April 8, 2019 | St. Croix, US Virgin Islands | NCC Staff/ IAD News Staff
Elementary students at the St. Maarten Seventh-day Adventist School wore colored socks and donated $1 US dollar during a special activity in observance of the World Down Syndrome Day, on March 21, 2019. Kindergarten through sixth-grade students took the day to bring about awareness of the disorder and shared their donations with the Sister Basilia Center on the island which provides resources for persons diagnosed with Down Syndrome.
It was the first year that the Adventist school of 337 students embarked on such a project, said Philemon Dupuis, one of the sixth-grade teachers. “We were so amazed at the support and excitement shown by all involved,” said Dupuis.
Leading up to the special day, students were asked to research the chromosomal condition that causes Down Syndrome and document their findings.
Emerald Thomas, a sixth grader, discovered that the disease is a genetic disorder caused by the presence of a third copy of chromosome 21. “It is typically associated with physical growth delays, mild to moderate intellectual disability, and characteristic facial features,” said Emerald.

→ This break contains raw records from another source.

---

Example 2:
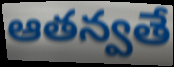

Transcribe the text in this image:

ఆతన్వతే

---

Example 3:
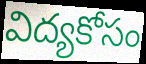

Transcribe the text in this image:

విద్యకోసం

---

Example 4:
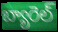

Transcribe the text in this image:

బ్యారెల్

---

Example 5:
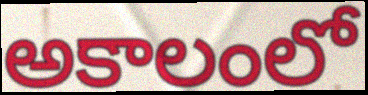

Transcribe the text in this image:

అకాలంలో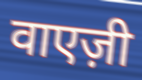
वाएज़ीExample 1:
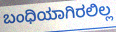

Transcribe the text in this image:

ಬಂಧಿಯಾಗಿರಲಿಲ್ಲ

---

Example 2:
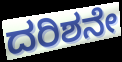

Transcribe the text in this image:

ದರಿಶನೇ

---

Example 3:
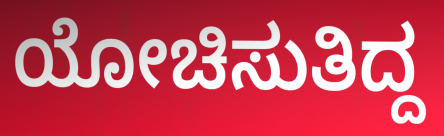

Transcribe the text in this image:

ಯೋಚಿಸುತಿದ್ದ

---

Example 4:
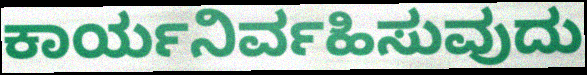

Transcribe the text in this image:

ಕಾರ್ಯನಿರ್ವಹಿಸುವುದು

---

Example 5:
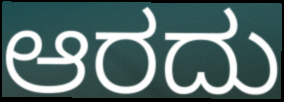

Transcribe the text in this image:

ಆರದು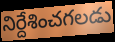
నిర్దేశించగలడు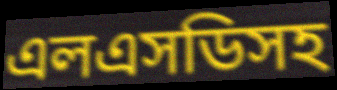
এলএসডিসহ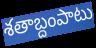
శతాబ్దంపాటుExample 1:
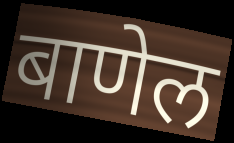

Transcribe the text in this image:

बाणेल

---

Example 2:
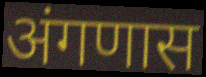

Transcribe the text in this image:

अंगणास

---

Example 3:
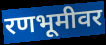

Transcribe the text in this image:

रणभूमीवर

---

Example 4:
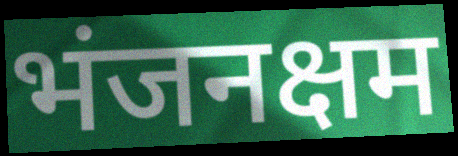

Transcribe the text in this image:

भंजनक्षम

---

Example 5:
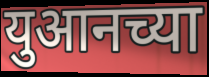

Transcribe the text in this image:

युआनच्याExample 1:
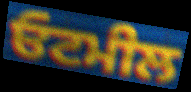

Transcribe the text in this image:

ਓਟਮੀਲ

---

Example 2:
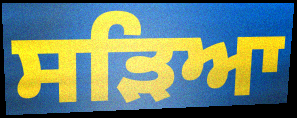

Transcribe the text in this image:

ਸੜਿਆ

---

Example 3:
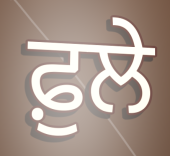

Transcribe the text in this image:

ਫ਼ੁਲੇ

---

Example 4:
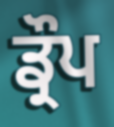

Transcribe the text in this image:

ਡ੍ਰੌਪ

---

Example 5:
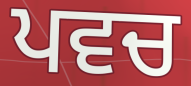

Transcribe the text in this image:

ਪਵਚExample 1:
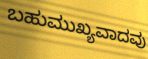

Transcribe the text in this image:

ಬಹುಮುಖ್ಯವಾದವು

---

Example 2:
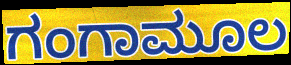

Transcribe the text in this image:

ಗಂಗಾಮೂಲ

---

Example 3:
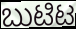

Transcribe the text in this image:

ಬುಟಿಟ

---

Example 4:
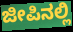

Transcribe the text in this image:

ಜೀಪಿನಲ್ಲಿ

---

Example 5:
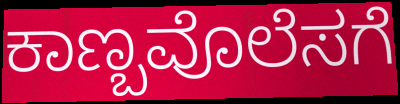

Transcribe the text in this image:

ಕಾಣ್ಬವೊಲೆಸಗೆ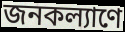
জনকল্যাণেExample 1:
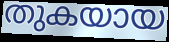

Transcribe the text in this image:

തുകയായ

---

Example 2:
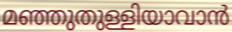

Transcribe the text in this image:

മഞ്ഞുതുള്ളിയാവാൻ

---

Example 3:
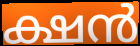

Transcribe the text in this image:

ക്ഷൻ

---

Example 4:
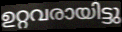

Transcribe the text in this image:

ഉറ്റവരായിട്ടു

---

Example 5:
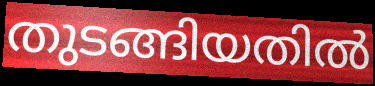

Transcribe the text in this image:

തുടങ്ങിയതിൽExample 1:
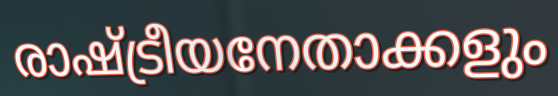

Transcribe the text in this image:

രാഷ്ട്രീയനേതാക്കളും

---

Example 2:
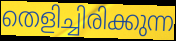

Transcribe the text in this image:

തെളിച്ചിരിക്കുന്ന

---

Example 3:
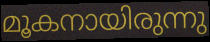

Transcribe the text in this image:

മൂകനായിരുന്നു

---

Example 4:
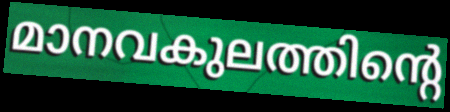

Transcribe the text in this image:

മാനവകുലത്തിന്റെ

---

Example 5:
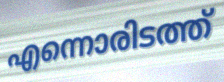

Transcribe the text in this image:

എന്നൊരിടത്ത്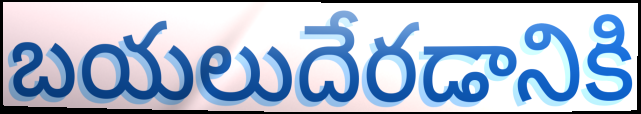
బయలుదేరడానికి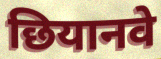
छियानवे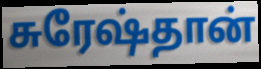
சுரேஷ்தான்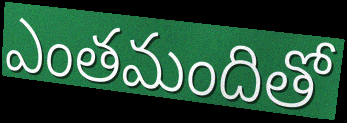
ఎంతమందితో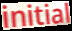
initial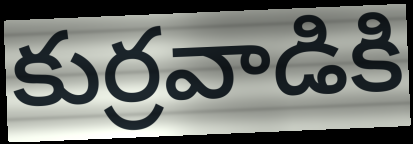
కుర్రవాడికిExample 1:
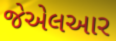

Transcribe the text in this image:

જેએલઆર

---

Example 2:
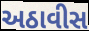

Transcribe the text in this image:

અઠાવીસ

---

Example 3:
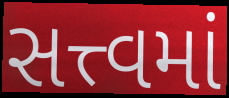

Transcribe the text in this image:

સત્ત્વમાં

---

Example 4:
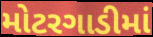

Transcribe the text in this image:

મોટરગાડીમાં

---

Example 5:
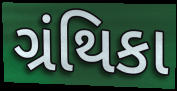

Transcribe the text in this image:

ગ્રંથિકા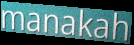
manakah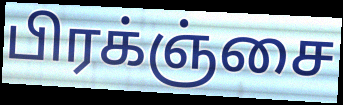
பிரக்ஞ்சைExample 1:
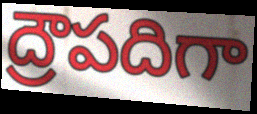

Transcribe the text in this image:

ద్రౌపదిగా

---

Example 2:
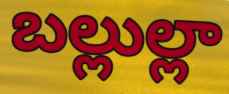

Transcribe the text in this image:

బల్లుల్లా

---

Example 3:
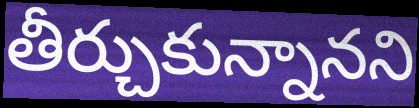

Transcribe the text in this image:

తీర్చుకున్నానని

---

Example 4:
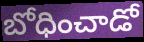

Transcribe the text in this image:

బోధించాడో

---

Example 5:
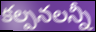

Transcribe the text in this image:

కల్పనలన్నీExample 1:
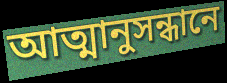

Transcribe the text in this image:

আত্মানুসন্ধানে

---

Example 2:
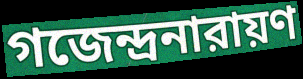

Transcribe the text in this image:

গজেন্দ্রনারায়ণ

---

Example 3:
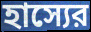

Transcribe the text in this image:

হাস্যের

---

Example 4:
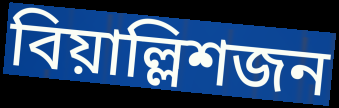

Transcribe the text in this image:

বিয়াল্লিশজন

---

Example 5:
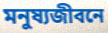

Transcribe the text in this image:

মনুষ্যজীবনে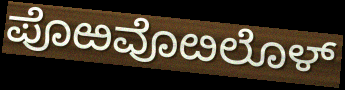
ಪೊಱವೊೞಲೊಳ್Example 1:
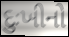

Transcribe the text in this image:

દુઃખીનો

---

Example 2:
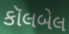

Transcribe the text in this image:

કૉલબેલ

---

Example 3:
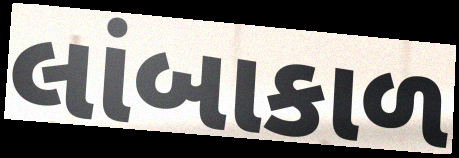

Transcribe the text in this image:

લાંબાકાળ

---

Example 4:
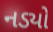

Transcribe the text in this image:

નડ્યો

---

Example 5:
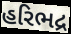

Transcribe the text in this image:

હરિભદ્રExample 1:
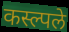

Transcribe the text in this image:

According to United Nations statistics, each year approximately 3,000 to 5,000 children are born with the chromosome disorder.
Teachers at the planned the initiative to shed light on the condition to the entire school body, organizers said.
“We aimed to highlight that being different is also beautiful as we are all created and loved by our Creator God,” said Dupuis. Students learned that children with Down Syndrome have 47 chromosomes instead of 46, which makes them special and unique in their own way, he added.
Teachers, students and the school’s management team collected $240 US dollars for the Sister Basilia Center which is part of The White and Yellow Cross CARE Foundation that provides guidance and assistance for the elderly, disabled and those in various districts on St. Maarten. There are currently 10 clients at the facility that are diagnosed with Down Syndrome, said Dupuis.
“Throughout the school, there were students discussing what Down Syndrome is and felt elated that they too could be part of such a great mission,” Dupuis said. Plans are to make the day an annual event in the school and to include the more than 3,000 Seventh-day Adventists who live on St. Maarten, in order to bring more awareness to the condition and raise funds to help those afflicted.